L’utilisation du football à des fins politiques n’est pas une spécialité argentine. Silvio Berlusconi au Milan AC ou Bernard Tapie à l’Olympique de Marseille l’ont expérimentée avec des fortunes diverses. En Argentine, le phénomène prend toutefois des proportions extrêmes. Le troisième homme de l’élection de dimanche, le péroniste dissident Sergio Massa (21% des voix) a connu une ascension parallèle à celle du club de sa ville, Tigre, dont il est très proche. C’est dans cette banlieue chic de Buenos Aires, dans le delta du Parana, qu’il avait fait venir Roger Federer en 2012 pour un match-exhibition dont il sut tirer le bénéfice médiatique.

Certains financent les groupes de supporters violents

Comme lui, les politiques s’affichent fréquemment avec les joueurs les plus célèbres. Plus discrètement, certains financent les groupes de supporters violents, les «barras bravas», pour peindre des murs (la version locale de l’affiche électorale), faire le coup de poing ou entonner opportunément un slogan politique en plein match.
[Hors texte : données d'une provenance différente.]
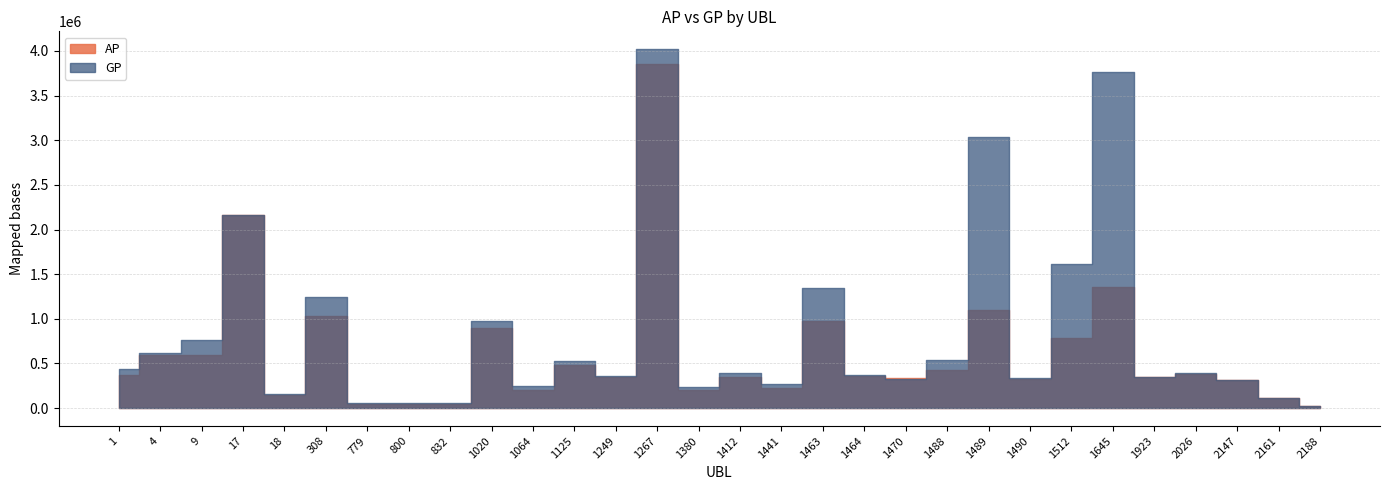

What is the total value across all series at 9?

1363326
La légende veut que le logo de la coupe du monde 1978 soit ainsi une stylisation de la gestuelle de Juan Peron.

Beaucoup plus établie, la mainmise des Kirchner sur les affaires de la fédération argentine (AFA). En octobre 2008, le couple présidentiel (Cristina vient de «remplacer» Néstor à la Casa Rosada) convainc le président de la fédération Julio Grondona de nommer Diego Maradona à la tête de la «seleccion». Maradona est un ennemi de Grondona mais un soutien affiché des Kirchner. Et malgré ses excès, une personnalité toujours adulée des classes populaires.

Une conférence de presse surréaliste

Toujours avec le soutien de Grondona, Cristina Kirchner obtient en 2009 le retour des matchs de première division sur la télévision publique Canal 7, au détriment de la chaîne privée Torneos y Competencia (TyC), qui disposait pourtant d’un contrat valable jusqu’en 2014 mais qui a le tort d’appartenir au groupe Clarin, le principal média d’opposition du pays. Le 20 août 2009, Cristina Kirchner tient une conférence de presse surréaliste où, flanquée de Maradona et Grondona, elle affirme «rendre le football au peuple» et ainsi accomplir «un grand pas dans la démocratisation de la société argentine».

Sur Canal 7, les retransmissions de match sont entrelardées de messages vantant le programme «futbol para todos» et le gouvernement. Et tant pis si Maradona soutient désormais Mauricio Macri. L’Argentine continue d’avancer vers la «footballisation» de sa société.